Written problem 1:
Return the rows from their first line through the line holding "Identify the document", both included, without changing them.

Document excerpt:
+---+

Furthermore, unexpected concurrency problems may occur : in a scenario such as
client1 client2
======= =======
my $obj = My::Table->fetch($key); my $obj = My::Table->fetch($key);
$obj->set(column1 => $val1); $obj->set(column2 => $val2);
$obj->update; $obj->update;
the final state of the row should theoretically
be consistent for any concurrent execution of C<client1> and C<client2>.
However, if the ORM layer blindly updates I<all> columns, instead of just
the changed columns, then the final value of C<column1> or
C<column2> is unpredictable.
To diminish the efficiency problem, some ORMs offer the possibility
to partition columns into several I<column groups>. The ORM layer
then transparently fetches the appropriate groups in several steps,
depending on which columns are requested from the client. However,
this might be another source of inefficiency, if the client
frequently needs one column from the first group and one from the
second group.
With C<DBIx::DataModel>, the client code has precise control over
which columns to transfer, because these can be specified separately at
each method call. Whenever efficiency is not an issue, one
can be lazy and specify nothing, in which case the SELECT columns will
default to "*". Actually, the schema
I<does not know about column names>, except for primary and
foreign keys, and therefore would be unable to transparently
decide which columns to retrieve. Consequently, objects from a
given class may be of I<variable size> :
my $objs_A = My::Table->select(-columns => [qw/c1 c2/],
-where => {name => {-like => "A%"}};
my $objs_B = My::Table->select(-columns => [qw/c3 c4 c5/],
-where => {name => {-like => "B%"}};
my $objs_C = My::Table->select(# nothing specified : defaults to '*'
-where => {name => {-like => "C%"}};
Therefore the programmer has much more freedom and control, but of
course also more responsability : in this example, attempts to access
column C<c1> in members of C<@$objs_B> would yield an error.
=head3 Exploit database products (joins) through multiple inheritance
ORMs often have difficulties to exploit database joins, because
joins contain columns from several tables at once.
If tables are mapped to classes, and rows are mapped
to objects of those classes, then what should be the
class of a joined row ? Three approaches can be taken
=over
=item *
ignore database joins altogether : all joins are performed
within the ORM, on the client side. This is of course the
simplest way, but also the less efficient, because many
database queries are needed in order to gather all the data.
=item *
ask a join from the database, then perform some reverse
engineering to split each resulting row into several objects
(partitioning the columns).
=item *
create on the fly a new subclass that inherits from all joined tables :
data rows then simply become objects of that new subclass.
This is the approach taken by C<DBIx::DataModel>.
=back
=head2 High-level declarative specifications
=head3 UML compositions for handling data trees
Compositions are specific kinds of associations, pictured in UML
with a black diamond on the side of the I<composite> class;
in C<DBIx::DataModel>, those are expressed by calling the
schemas's
L<Composition|DBIx::DataModel::Doc::Reference/"Composition">
method instead of
L<Association|DBIx::DataModel::Doc::Reference/"Association">.

+---+

Entries shown:
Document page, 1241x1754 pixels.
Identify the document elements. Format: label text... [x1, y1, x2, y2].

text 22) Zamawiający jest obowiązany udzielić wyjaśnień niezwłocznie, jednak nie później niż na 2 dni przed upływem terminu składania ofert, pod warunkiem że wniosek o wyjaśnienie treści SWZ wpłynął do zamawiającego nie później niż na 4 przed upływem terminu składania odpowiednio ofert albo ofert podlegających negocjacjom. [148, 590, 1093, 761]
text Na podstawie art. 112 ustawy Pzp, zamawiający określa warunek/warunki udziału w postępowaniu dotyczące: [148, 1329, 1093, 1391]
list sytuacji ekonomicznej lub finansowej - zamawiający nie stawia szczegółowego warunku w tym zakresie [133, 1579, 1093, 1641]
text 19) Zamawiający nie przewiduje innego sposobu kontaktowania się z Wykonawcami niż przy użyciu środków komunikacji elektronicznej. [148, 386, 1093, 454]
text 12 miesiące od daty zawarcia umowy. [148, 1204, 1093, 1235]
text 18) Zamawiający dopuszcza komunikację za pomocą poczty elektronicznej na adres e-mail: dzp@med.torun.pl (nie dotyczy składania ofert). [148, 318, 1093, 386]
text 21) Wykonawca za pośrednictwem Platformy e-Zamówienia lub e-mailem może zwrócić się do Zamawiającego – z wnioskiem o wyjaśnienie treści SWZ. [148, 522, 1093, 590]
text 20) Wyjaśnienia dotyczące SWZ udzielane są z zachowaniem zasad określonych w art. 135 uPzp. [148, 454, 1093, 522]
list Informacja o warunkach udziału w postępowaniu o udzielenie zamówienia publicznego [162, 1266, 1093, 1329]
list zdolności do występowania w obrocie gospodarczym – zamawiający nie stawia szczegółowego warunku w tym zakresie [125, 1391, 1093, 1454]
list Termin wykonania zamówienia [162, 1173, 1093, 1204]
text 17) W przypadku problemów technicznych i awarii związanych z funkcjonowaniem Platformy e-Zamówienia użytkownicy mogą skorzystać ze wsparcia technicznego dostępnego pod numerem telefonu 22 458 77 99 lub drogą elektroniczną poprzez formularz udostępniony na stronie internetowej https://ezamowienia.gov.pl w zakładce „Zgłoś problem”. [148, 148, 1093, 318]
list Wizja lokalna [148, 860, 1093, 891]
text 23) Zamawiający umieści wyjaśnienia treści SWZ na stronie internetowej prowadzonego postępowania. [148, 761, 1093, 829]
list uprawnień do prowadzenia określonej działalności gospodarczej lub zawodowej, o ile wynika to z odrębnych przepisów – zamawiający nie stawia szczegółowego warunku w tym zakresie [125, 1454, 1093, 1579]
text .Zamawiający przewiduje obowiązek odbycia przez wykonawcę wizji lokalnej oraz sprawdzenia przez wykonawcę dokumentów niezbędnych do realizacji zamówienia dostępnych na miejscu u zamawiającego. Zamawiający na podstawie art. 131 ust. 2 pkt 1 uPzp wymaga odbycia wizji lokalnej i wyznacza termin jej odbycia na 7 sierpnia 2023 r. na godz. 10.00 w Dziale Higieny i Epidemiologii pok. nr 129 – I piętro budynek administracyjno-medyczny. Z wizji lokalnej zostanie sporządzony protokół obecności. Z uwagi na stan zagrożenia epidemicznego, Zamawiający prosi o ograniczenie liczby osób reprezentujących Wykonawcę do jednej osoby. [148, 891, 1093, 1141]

+---+

Written problem 2:
Carry the DBIx::DataModel documentation forward from its last line.

Exercise output 1:
Document page, 1241x1754 pixels.
Identify the document elements. Format: label text... [x1, y1, x2, y2].

Exercise output 2:
As a result, the composite class will be able to perform
cascaded insertions and deletions on data trees (for example
from structured data received through an external XML or JSON file, and
inserted into the database in a single method call).
The reverse is also true : the composite class is able
to automatically call its own methods to gather data from associated
classes and build a complete data tree in memory. This is declared through
the
L<define_auto_expand()|DBIx::DataModel::Doc::Reference/"define_auto_expand()">
method and is useful for passing structured data
to external modules, like for example XML or JSON exports.
=head3 Views within the ORM
C<define_table()> declarations usually map directly to database tables;
but it is also possible to map to an SQL query, possibly with a
predefined C<where> clause :
$schema->metadm->define_table(
class => 'View_example',
db_name => 'Foo INNER JOIN Bar ON Foo.fk=Bar.pk',
where => {col => $special_filter},
primary_key => [qw/some_foo_col some_bar_col/],
);
This is exactly the same idea as database views, except that they are
implemented within the ORM, not within the database. Such views can
join several tables, or can specify WHERE clauses to filter the
data. ORM views are useful to implement application-specific or
short-lived requests, that would not be worth registering persistently
within the database model. They can also be useful if you have no
administration rights in the database. Of course it is also possible
to access database views, because the ORM sees them as ordinary
tables.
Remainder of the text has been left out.